La prise en considération, pour les préparations originales, des coûts de recherche et de développement a été remplacée par la prise en considération de la plus-value thérapeutique.
Le Conseil des Etats, pour sa part, s'est concentré sur un autre sujet: il a plutôt voulu expliciter que le Conseil fédéral était tenu de veiller à garantir un approvisionnement avantageux en médicaments dans l'assurance obligatoire des soins. Il n'a jamais accepté de préciser la notion de caractère économique au-delà de ce qui est déjà prévu à l'alinéa 4.
Cette divergence a rendu nécessaire la tenue de la Conférence de conciliation, qui a fini par déboucher sur la proposition de biffer entièrement cet alinéa.

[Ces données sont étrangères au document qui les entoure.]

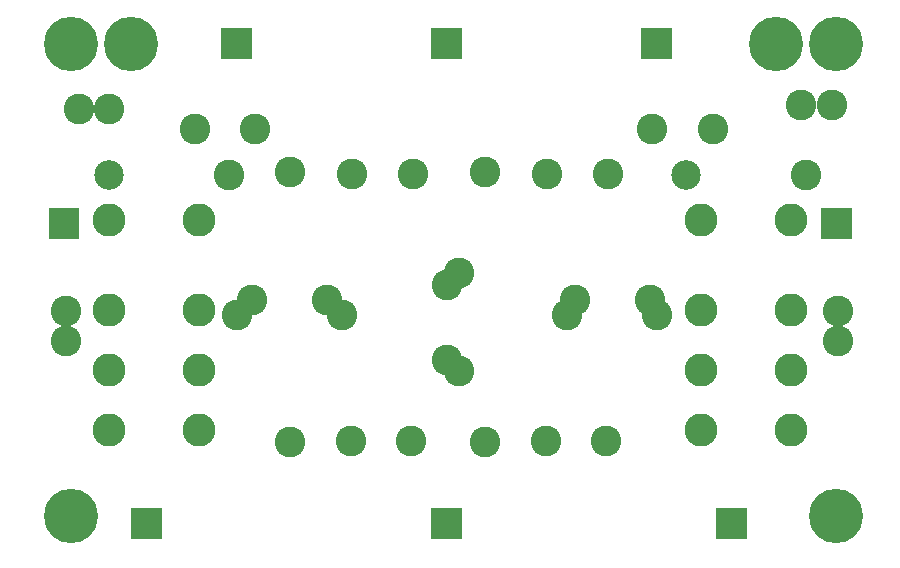
<source format=gbr>
%FSLAX34Y34*%
%MOMM*%
%LNSOLDERMASK_TOP*%
G71*
G01*
%ADD10C,2.800*%
%ADD11C,2.600*%
%ADD12C,2.500*%
%ADD13C,2.600*%
%ADD14C,4.600*%
%LPD*%
X-318360Y-40410D02*
G54D10*
D03*
X-242160Y-40410D02*
G54D10*
D03*
X-318360Y-116610D02*
G54D10*
D03*
X-318360Y-167410D02*
G54D10*
D03*
X-318360Y-218210D02*
G54D10*
D03*
X-242160Y-116610D02*
G54D10*
D03*
X-242160Y-167410D02*
G54D10*
D03*
X-242160Y-218210D02*
G54D10*
D03*
X183290Y-40410D02*
G54D10*
D03*
X259490Y-40410D02*
G54D10*
D03*
X183290Y-116610D02*
G54D10*
D03*
X183290Y-167410D02*
G54D10*
D03*
X183290Y-218210D02*
G54D10*
D03*
X259490Y-116610D02*
G54D10*
D03*
X259490Y-167410D02*
G54D10*
D03*
X259490Y-218210D02*
G54D10*
D03*
X-194700Y36616D02*
G54D11*
D03*
X-245680Y36504D02*
G54D11*
D03*
X272190Y-2309D02*
G54D12*
D03*
X170590Y-2309D02*
G54D12*
D03*
X-209550Y-120650D02*
G54D13*
D03*
X-120650Y-120650D02*
G54D13*
D03*
X192650Y36616D02*
G54D11*
D03*
X141670Y36504D02*
G54D11*
D03*
X-22225Y-85725D02*
G54D13*
D03*
X-22225Y-168275D02*
G54D13*
D03*
X-61350Y-1484D02*
G54D11*
D03*
X-112331Y-1596D02*
G54D11*
D03*
X-113670Y-227652D02*
G54D11*
D03*
X-62690Y-227540D02*
G54D11*
D03*
X-216760Y-2309D02*
G54D12*
D03*
X-318360Y-2309D02*
G54D12*
D03*
X51430Y-227652D02*
G54D11*
D03*
X102410Y-227540D02*
G54D11*
D03*
X69850Y-120650D02*
G54D13*
D03*
X146050Y-120650D02*
G54D13*
D03*
X103750Y-1484D02*
G54D11*
D03*
X52769Y-1596D02*
G54D11*
D03*
X-343548Y53652D02*
G54D11*
D03*
X-318048Y53652D02*
G54D11*
D03*
X-354819Y-117393D02*
G54D11*
D03*
X-354819Y-142893D02*
G54D11*
D03*
X299231Y-117393D02*
G54D11*
D03*
X299231Y-142893D02*
G54D11*
D03*
X-62690Y-227540D02*
G54D11*
D03*
X102410Y-227540D02*
G54D11*
D03*
X-242160Y-40410D02*
G54D11*
D03*
X259490Y-40410D02*
G54D11*
D03*
X-216760Y-2309D02*
G54D11*
D03*
X-194700Y36616D02*
G54D11*
D03*
X272190Y-2309D02*
G54D11*
D03*
X141670Y36504D02*
G54D11*
D03*
X-61350Y-1484D02*
G54D11*
D03*
X103750Y-1484D02*
G54D11*
D03*
X293457Y56638D02*
G54D11*
D03*
X267957Y56638D02*
G54D11*
D03*
G36*
X-299610Y-284709D02*
X-273610Y-284709D01*
X-273610Y-310709D01*
X-299610Y-310709D01*
X-299610Y-284709D01*
G37*
G36*
X-45610Y-284709D02*
X-19610Y-284709D01*
X-19610Y-310709D01*
X-45610Y-310709D01*
X-45610Y-284709D01*
G37*
G36*
X195690Y-284709D02*
X221690Y-284709D01*
X221690Y-310709D01*
X195690Y-310709D01*
X195690Y-284709D01*
G37*
G36*
X-223410Y121691D02*
X-197410Y121691D01*
X-197410Y95691D01*
X-223410Y95691D01*
X-223410Y121691D01*
G37*
G36*
X-45610Y121691D02*
X-19610Y121691D01*
X-19610Y95691D01*
X-45610Y95691D01*
X-45610Y121691D01*
G37*
G36*
X132190Y121691D02*
X158190Y121691D01*
X158190Y95691D01*
X132190Y95691D01*
X132190Y121691D01*
G37*
X297590Y-291359D02*
G54D14*
D03*
X-350110Y-291359D02*
G54D14*
D03*
X-350110Y108691D02*
G54D14*
D03*
X297590Y108691D02*
G54D14*
D03*
X-299310Y108691D02*
G54D14*
D03*
X246790Y108691D02*
G54D14*
D03*
G36*
X284590Y-30709D02*
X310590Y-30709D01*
X310590Y-56709D01*
X284590Y-56709D01*
X284590Y-30709D01*
G37*
G36*
X-369460Y-30709D02*
X-343460Y-30709D01*
X-343460Y-56709D01*
X-369460Y-56709D01*
X-369460Y-30709D01*
G37*
X-196850Y-107950D02*
G54D13*
D03*
X-133350Y-107950D02*
G54D13*
D03*
X-31750Y-95250D02*
G54D13*
D03*
X-31750Y-158750D02*
G54D13*
D03*
X76200Y-107950D02*
G54D13*
D03*
X139700Y-107950D02*
G54D13*
D03*
X-165100Y0D02*
G54D11*
D03*
X-165100Y-228600D02*
G54D11*
D03*
X0Y-228600D02*
G54D11*
D03*
X0Y0D02*
G54D11*
D03*
M02*

</source>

Par 15 voix contre 10, la Conférence de conciliation a en effet décidé d'aller dans ce sens.
Ce sera donc à l'ordonnance de régler la question d'une formulation plus précise de la notion d'économicité. Cette solution va dans la direction de ceux qui ont mis en évidence le fait que la formulation adoptée par notre conseil était certes louable dans son intention, mais allait plutôt ouvrir la voie à des marges d'interprétation excessivement larges, pouvant offrir à l'industrie pharmaceutique des possibilités de contestation légales.
Bien que notre conseil ne retrouve plus précisée dans le texte de la loi la notion d'économicité, cette révision permet tout de même de faire un pas en avant vers un contrôle plus régulier et efficace des prix des médicaments, une voie sur laquelle le Département fédéral de l'intérieur a déjà avancé, atteignant des économies non négligeables. Il s'agit maintenant, par cette révision, de lui donner les instruments pour avancer encore plus dans cette direction.
Je vous invite donc à adopter la proposition de la Conférence de conciliation.